### Your goal
Nothing in the records may be altered, and no picture may be included. Restate them in full.

### Extracted data entries
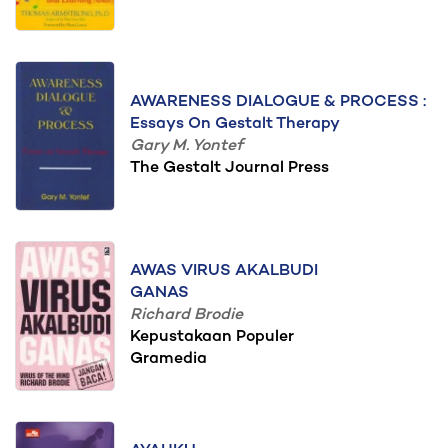
AWARENESS DIALOGUE & PROCESS :
Essays On Gestalt Therapy
Gary M. Yontef
The Gestalt Journal Press
AWAS VIRUS AKALBUDI
GANAS
Richard Brodie
Kepustakaan Populer
Gramedia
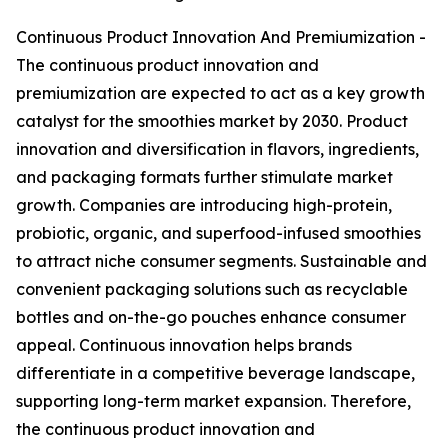
Continuous Product Innovation And Premiumization -
The continuous product innovation and
premiumization are expected to act as a key growth
catalyst for the smoothies market by 2030. Product
innovation and diversification in flavors, ingredients,
and packaging formats further stimulate market
growth. Companies are introducing high-protein,
probiotic, organic, and superfood-infused smoothies
to attract niche consumer segments. Sustainable and
convenient packaging solutions such as recyclable
bottles and on-the-go pouches enhance consumer
appeal. Continuous innovation helps brands
differentiate in a competitive beverage landscape,
supporting long-term market expansion. Therefore,
the continuous product innovation and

### Expected answer
AWARENESS DIALOGUE & PROCESS :
Essays On Gestalt Therapy
Gary M. Yontef
The Gestalt Journal Press
AWAS VIRUS AKALBUDI
GANAS
Richard Brodie
Kepustakaan Populer
Gramedia
Continuous Product Innovation And Premiumization -
The continuous product innovation and
premiumization are expected to act as a key growth
catalyst for the smoothies market by 2030. Product
innovation and diversification in flavors, ingredients,
and packaging formats further stimulate market
growth. Companies are introducing high-protein,
probiotic, organic, and superfood-infused smoothies
to attract niche consumer segments. Sustainable and
convenient packaging solutions such as recyclable
bottles and on-the-go pouches enhance consumer
appeal. Continuous innovation helps brands
differentiate in a competitive beverage landscape,
supporting long-term market expansion. Therefore,
the continuous product innovation and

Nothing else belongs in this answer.